Spark and shark Environment building

Source: Internet
Author: User

Transferred from: http://in.sdo.com/?p=325


Spark/shark Small Test

recently in the test cluster try to build up spark and shark and experience it.

Spark is a highly efficient distributed computing system that, compared to Hadoop, is 100 times times more powerful than Hadoop claims. Spark provides a higher-level API than Hadoop, and the same algorithm is often implemented in spark with only 1/10 or 1/100 of the length of Hadoop. Shark, like "SQL on Spark", is an implementation of a data warehouse on spark that can perform up to 100 times times more than hive in the case of hive compatibility. Spark

Download Spark

$ wget https://github.com/downloads/mesos/spark/spark-0.6.0-prebuilt.tar.gz
$ tar xvfz spark-0.6.0-prebuilt*. Tgz

Edit Spark-0.6.0/conf/slaves, add each slave node's hostname, one per line.

Edit spark-0.6.0/conf/spark-env.sh, set Scala_home and Spark_worker_memory

Export scala_home=/home/hdfs/guojian/scala-2.9.2 export
java_home=/home/hdfs/java-current
export Spark_ worker_memory=8g
export spark_master_ip=10.133.103.11
export spark_master_port=7077

Spark_worker_memory is the maximum memory available for each node in spark. The larger the value is set, the more data will be cache into memory.

In addition, Spark needs an HDFS cluster in addition to the above Scala, Java.

If Scala is not installed on your system, you can download it in the following ways:

$ wget http://www.scala-lang.org/downloads/distrib/files/scala-2.9.2.tgz 
$ tar xvfz scala-2.9.2.tgz

Go to the Spark-0.6.0/bin directory and execute the start-all.sh script to start the Spark cluster.

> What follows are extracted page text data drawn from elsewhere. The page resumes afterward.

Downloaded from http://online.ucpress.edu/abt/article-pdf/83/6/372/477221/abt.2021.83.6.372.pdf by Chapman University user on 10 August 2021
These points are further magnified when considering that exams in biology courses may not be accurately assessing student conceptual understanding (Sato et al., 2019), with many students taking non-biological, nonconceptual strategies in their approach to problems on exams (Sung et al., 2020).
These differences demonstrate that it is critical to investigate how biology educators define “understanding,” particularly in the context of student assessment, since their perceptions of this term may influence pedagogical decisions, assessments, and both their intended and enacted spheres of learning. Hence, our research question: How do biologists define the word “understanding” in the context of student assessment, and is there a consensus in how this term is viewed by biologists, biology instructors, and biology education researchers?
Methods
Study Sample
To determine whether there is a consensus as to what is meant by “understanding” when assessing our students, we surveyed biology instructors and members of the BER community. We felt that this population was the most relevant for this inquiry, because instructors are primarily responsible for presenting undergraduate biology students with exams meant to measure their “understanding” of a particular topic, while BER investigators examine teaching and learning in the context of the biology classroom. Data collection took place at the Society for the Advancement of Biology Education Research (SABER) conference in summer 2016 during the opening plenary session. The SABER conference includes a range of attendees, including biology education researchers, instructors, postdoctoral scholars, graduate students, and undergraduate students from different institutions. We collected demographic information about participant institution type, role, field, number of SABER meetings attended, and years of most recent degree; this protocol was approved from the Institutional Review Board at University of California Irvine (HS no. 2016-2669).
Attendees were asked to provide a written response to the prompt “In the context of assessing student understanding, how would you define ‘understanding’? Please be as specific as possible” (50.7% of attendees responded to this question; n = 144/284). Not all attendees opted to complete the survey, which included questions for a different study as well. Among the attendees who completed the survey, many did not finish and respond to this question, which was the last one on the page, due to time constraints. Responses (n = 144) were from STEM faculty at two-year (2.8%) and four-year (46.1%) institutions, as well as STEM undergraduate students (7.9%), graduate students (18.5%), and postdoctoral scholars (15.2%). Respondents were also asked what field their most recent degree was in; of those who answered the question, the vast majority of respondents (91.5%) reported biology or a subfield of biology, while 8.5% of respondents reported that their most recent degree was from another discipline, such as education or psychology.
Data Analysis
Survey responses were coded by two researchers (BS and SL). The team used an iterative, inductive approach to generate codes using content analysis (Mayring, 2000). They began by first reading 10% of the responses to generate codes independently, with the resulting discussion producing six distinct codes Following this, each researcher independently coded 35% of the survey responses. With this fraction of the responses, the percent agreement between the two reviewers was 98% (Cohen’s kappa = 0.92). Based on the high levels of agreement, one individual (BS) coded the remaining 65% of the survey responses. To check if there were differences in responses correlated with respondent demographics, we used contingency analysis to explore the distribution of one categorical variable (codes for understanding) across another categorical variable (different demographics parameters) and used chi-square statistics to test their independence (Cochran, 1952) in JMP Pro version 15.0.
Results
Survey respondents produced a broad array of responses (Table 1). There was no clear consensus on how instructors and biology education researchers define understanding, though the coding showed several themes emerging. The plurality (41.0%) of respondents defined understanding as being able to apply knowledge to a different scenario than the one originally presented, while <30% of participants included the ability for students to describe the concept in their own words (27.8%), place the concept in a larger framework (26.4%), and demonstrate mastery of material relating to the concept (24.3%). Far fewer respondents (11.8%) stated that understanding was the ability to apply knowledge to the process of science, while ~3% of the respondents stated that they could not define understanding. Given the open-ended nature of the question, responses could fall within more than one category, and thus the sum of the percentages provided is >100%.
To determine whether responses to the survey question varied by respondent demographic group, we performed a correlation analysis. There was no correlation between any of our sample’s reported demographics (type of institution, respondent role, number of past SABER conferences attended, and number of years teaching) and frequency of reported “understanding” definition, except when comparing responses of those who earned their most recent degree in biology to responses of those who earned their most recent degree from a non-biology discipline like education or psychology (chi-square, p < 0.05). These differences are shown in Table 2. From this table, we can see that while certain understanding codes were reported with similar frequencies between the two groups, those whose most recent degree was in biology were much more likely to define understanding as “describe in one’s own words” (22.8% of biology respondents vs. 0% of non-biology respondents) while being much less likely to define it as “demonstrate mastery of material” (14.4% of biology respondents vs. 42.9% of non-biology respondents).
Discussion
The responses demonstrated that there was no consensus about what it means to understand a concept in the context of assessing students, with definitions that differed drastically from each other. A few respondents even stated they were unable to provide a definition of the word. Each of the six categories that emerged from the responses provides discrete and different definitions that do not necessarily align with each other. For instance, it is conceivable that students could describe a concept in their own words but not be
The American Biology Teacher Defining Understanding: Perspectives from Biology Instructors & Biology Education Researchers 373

After booting, you can view the status of Spark via http://10.133.103.11:8080/, as shown below:

Shark

$ wget https://github.com/downloads/amplab/shark/shark-0.2.1-bin.tgz
$ tar xvfz shark-0.2.1-bin.tgz

Edit shark-0.2.1/conf/shark-env.sh, set Hive_home, Scala_home and master, etc.:

Export Hadoop_home=/home/hdfs/hadoop-current export
hive_home=/home/hdfs/guojian/hive-0.9.0-bin
Export master=spark://10.133.103.11:7077
export spark_home=/home/hdfs/guojian/spark-0.6.0
export scala_home=/ home/hdfs/guojian/scala-2.9.2
export spark_mem=5g

source $SPARK _home/conf/spark-env.sh

It is worth noting that the value of SPARK_MEM cannot be greater than the value of the previous spark_worker_memory.

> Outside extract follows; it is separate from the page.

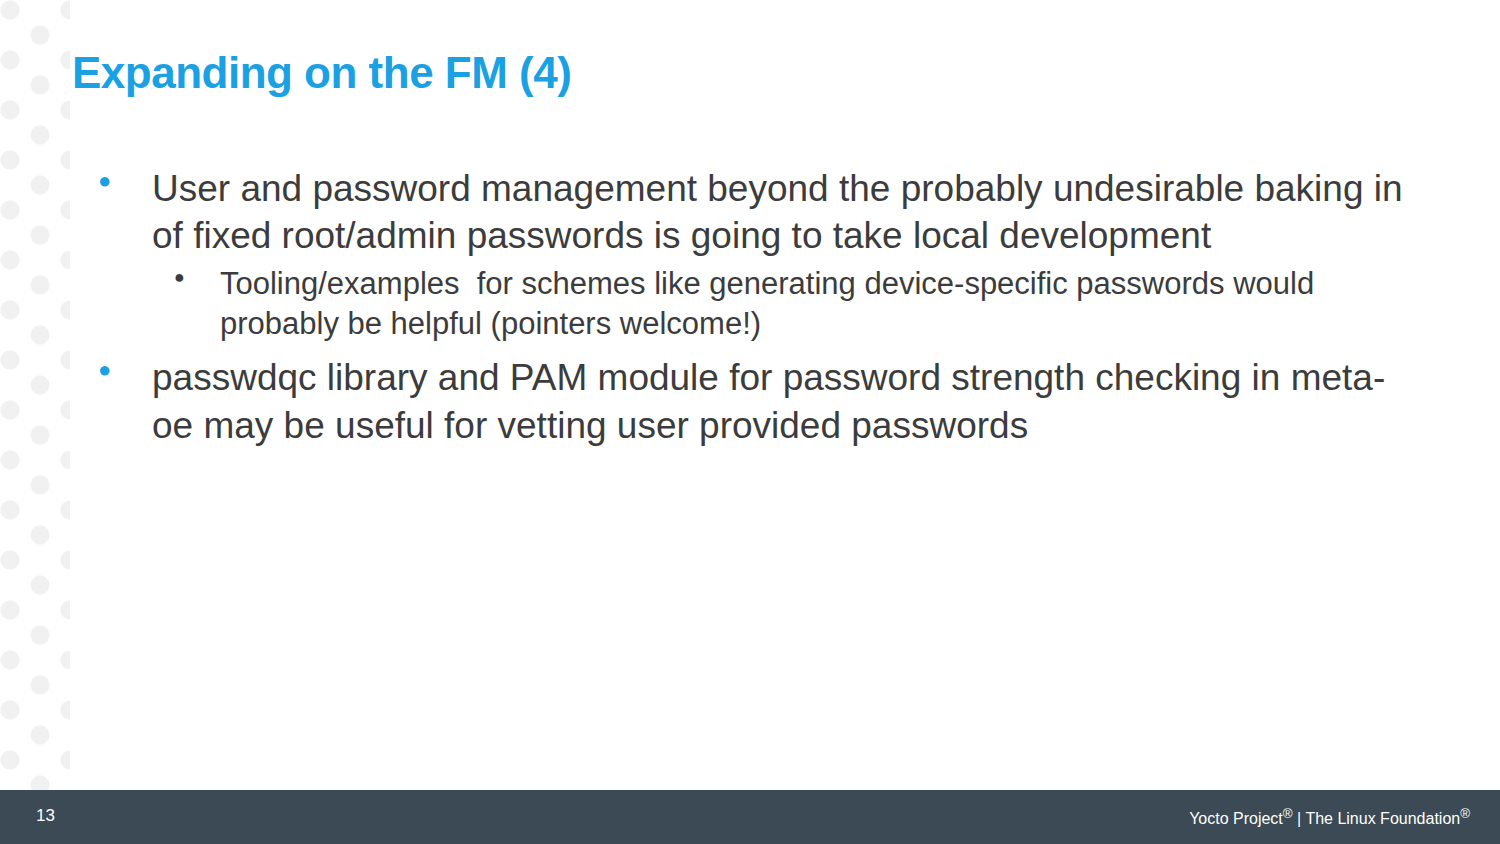Expanding on the FM (4)
User and password management beyond the probably undesirable baking in of fixed root/admin passwords is going to take local development
Tooling/examples for schemes like generating device-specific passwords would probably be helpful (pointers welcome!)
passwdqc library and PAM module for password strength checking in meta-oe may be useful for vetting user provided passwords
13 Yocto Project® | The Linux Foundation®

Replicate the spark and shark targets to each slave node. You can use the following methods:

$ while read slave_host; 
Do $ rsync-pav spark-0.6.0 shark-0.2.1 $slave _host 
$ done </path/to/spark/conf/slaves

Now it's time to start shark.

$./bin/shark-withinfo

You can use SQL to test whether shark is available.

CREATE TABLE src (key INT, value STRING); 
LOAD DATA LOCAL inpath ' ${env:hive_home}/examples/files/kv1.txt ' into TABLE src; 
SELECT COUNT (1) from SRC; 
CREATE TABLE src_cached as SELECT * from SRC; 
SELECT COUNT (1) from src_cached;

The test results are as follows:

In simple contrast, in Mr, one of the simplest count operations takes at least 20-30 seconds, using Spark/shark, which takes only 1 seconds. Because the Spark/shark is more memory operation, it greatly reduces the IO overhead and increases the computational efficiency. Of course, different calculation operations, efficiency improvements are not the same, the subsequent time for different computing operations to do further testing.

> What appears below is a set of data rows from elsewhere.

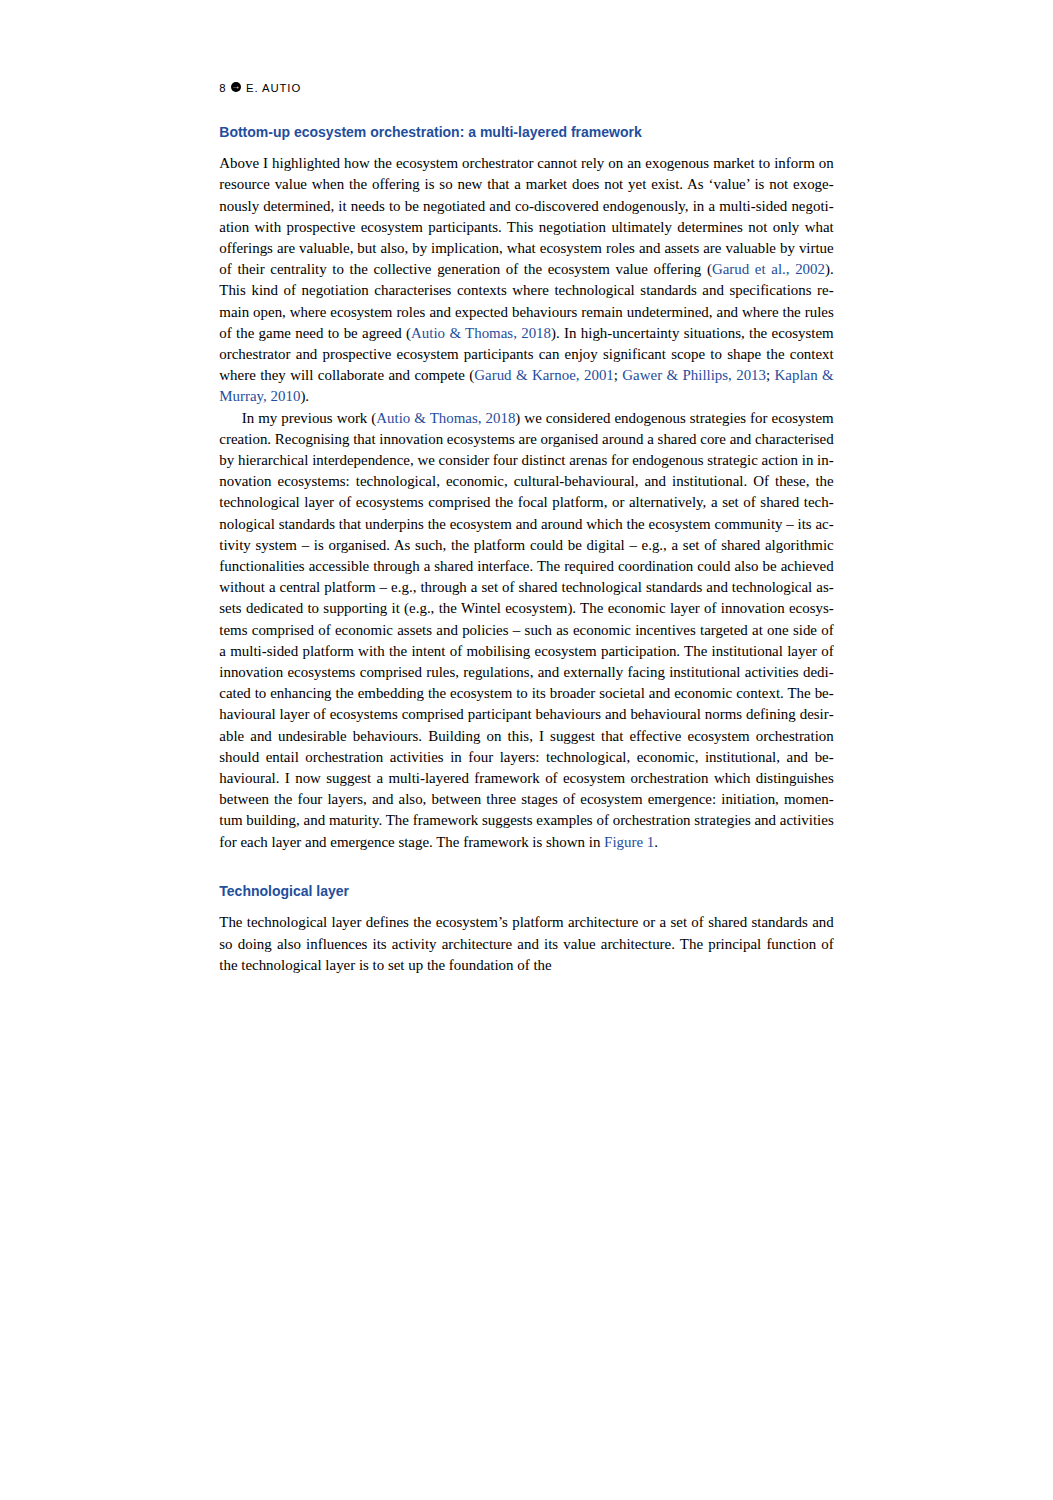8 E. AUTIO
Bottom-up ecosystem orchestration: a multi-layered framework
Above I highlighted how the ecosystem orchestrator cannot rely on an exogenous market to inform on resource value when the offering is so new that a market does not yet exist. As ‘value’ is not exogenously determined, it needs to be negotiated and co-discovered endogenously, in a multi-sided negotiation with prospective ecosystem participants. This negotiation ultimately determines not only what offerings are valuable, but also, by implication, what ecosystem roles and assets are valuable by virtue of their centrality to the collective generation of the ecosystem value offering (Garud et al., 2002). This kind of negotiation characterises contexts where technological standards and specifications remain open, where ecosystem roles and expected behaviours remain undetermined, and where the rules of the game need to be agreed (Autio & Thomas, 2018). In high-uncertainty situations, the ecosystem orchestrator and prospective ecosystem participants can enjoy significant scope to shape the context where they will collaborate and compete (Garud & Karnoe, 2001; Gawer & Phillips, 2013; Kaplan & Murray, 2010).
In my previous work (Autio & Thomas, 2018) we considered endogenous strategies for ecosystem creation. Recognising that innovation ecosystems are organised around a shared core and characterised by hierarchical interdependence, we consider four distinct arenas for endogenous strategic action in innovation ecosystems: technological, economic, cultural-behavioural, and institutional. Of these, the technological layer of ecosystems comprised the focal platform, or alternatively, a set of shared technological standards that underpins the ecosystem and around which the ecosystem community – its activity system – is organised. As such, the platform could be digital – e.g., a set of shared algorithmic functionalities accessible through a shared interface. The required coordination could also be achieved without a central platform – e.g., through a set of shared technological standards and technological assets dedicated to supporting it (e.g., the Wintel ecosystem). The economic layer of innovation ecosystems comprised of economic assets and policies – such as economic incentives targeted at one side of a multi-sided platform with the intent of mobilising ecosystem participation. The institutional layer of innovation ecosystems comprised rules, regulations, and externally facing institutional activities dedicated to enhancing the embedding the ecosystem to its broader societal and economic context. The behavioural layer of ecosystems comprised participant behaviours and behavioural norms defining desirable and undesirable behaviours. Building on this, I suggest that effective ecosystem orchestration should entail orchestration activities in four layers: technological, economic, institutional, and behavioural. I now suggest a multi-layered framework of ecosystem orchestration which distinguishes between the four layers, and also, between three stages of ecosystem emergence: initiation, momentum building, and maturity. The framework suggests examples of orchestration strategies and activities for each layer and emergence stage. The framework is shown in Figure 1.
Technological layer
The technological layer defines the ecosystem’s platform architecture or a set of shared standards and so doing also influences its activity architecture and its value architecture. The principal function of the technological layer is to set up the foundation of the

Reference: Http://www.csdn.net/article/2013-04-26/2815057-Spark-Reynold Spark Project home: http://spark-project.org/ Shark Project Home: Https://github.com/amplab/shark/wiki Resources Download: https://github.com/amplab/shark/downloads

Contact Us

The content source of this page is from Internet, which doesn't represent Alibaba Cloud's opinion; products and services mentioned on that page don't have any relationship with Alibaba Cloud. If the content of the page makes you feel confusing, please write us an email, we will handle the problem within 5 days after receiving your email.

If you find any instances of plagiarism from the community, please send an email to: info-contact@alibabacloud.com and provide relevant evidence. A staff member will contact you within 5 working days.

A Free Trial That Lets You Build Big!

Start building with 50+ products and up to 12 months usage for Elastic Compute Service

  • Sales Support

    1 on 1 presale consultation

  • After-Sales Support

    24/7 Technical Support 6 Free Tickets per Quarter Faster Response

  • Alibaba Cloud offers highly flexible support services tailored to meet your exact needs.